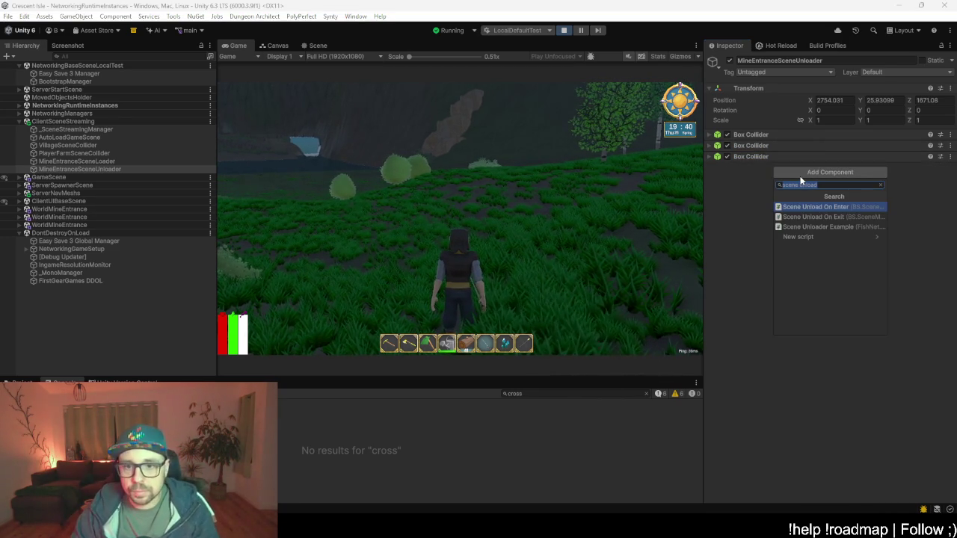
key("Down")
key("Up")
key("Return")
left_click(804, 190)
type("min")
key("Return")
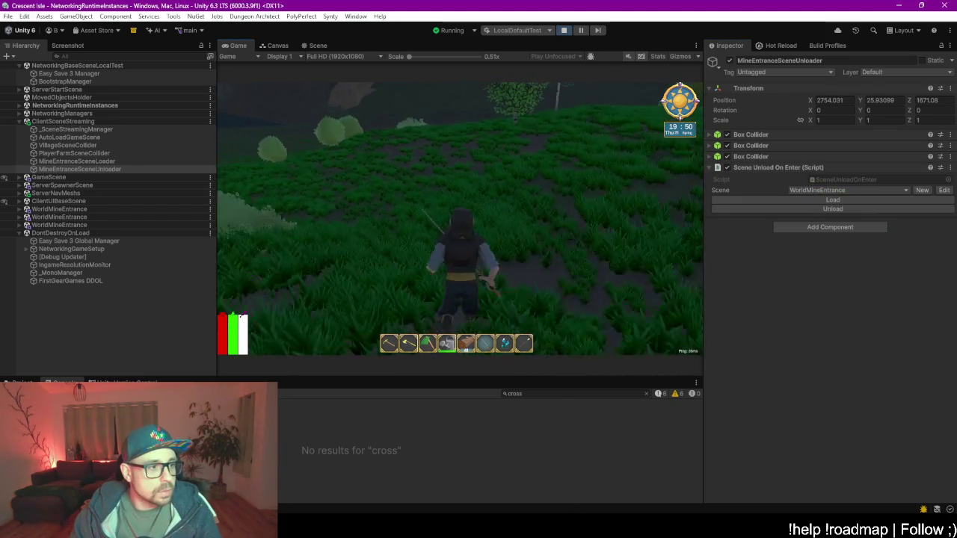
key("w")
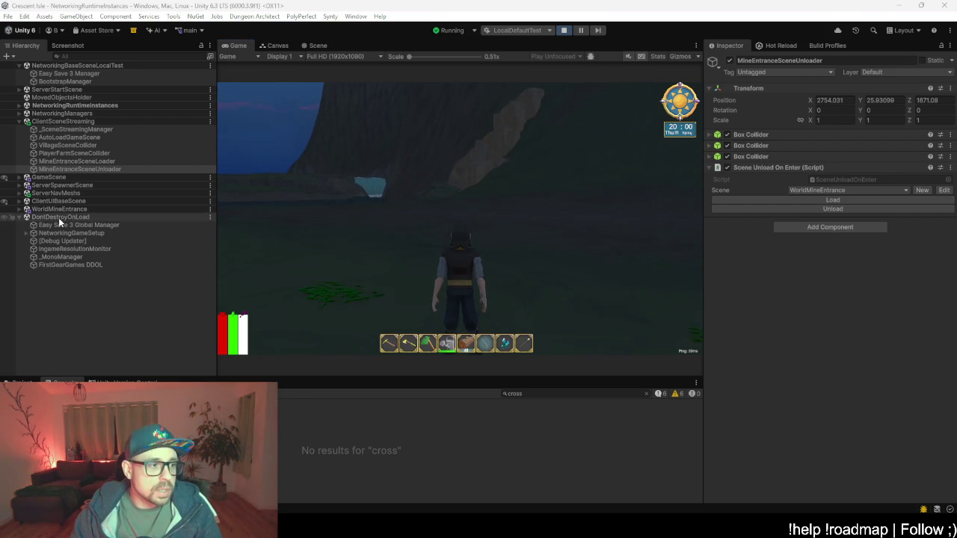
- Expand WorldMineEntrance and its Mine and Lightings groups in the Hierarchy
left_click(19, 209)
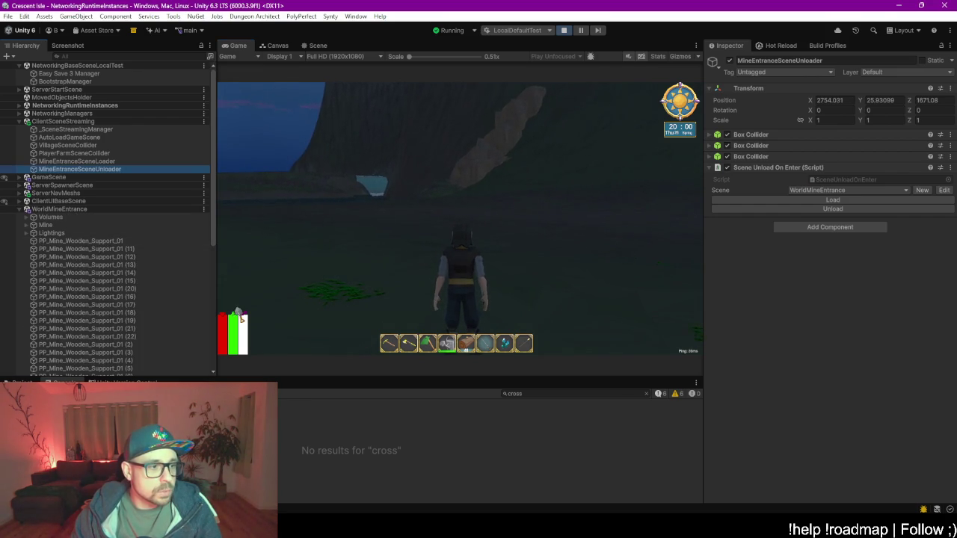
scroll(173, 292, "down", 10)
scroll(129, 238, "up", 8)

• • • • • • •

## PROBLEM DETAILS
Gather and copy every line of the data in which the string "scroll" is found.

## ANSWER TO THE PROBLEM
scroll(173, 292, "down", 10)
scroll(129, 238, "up", 8)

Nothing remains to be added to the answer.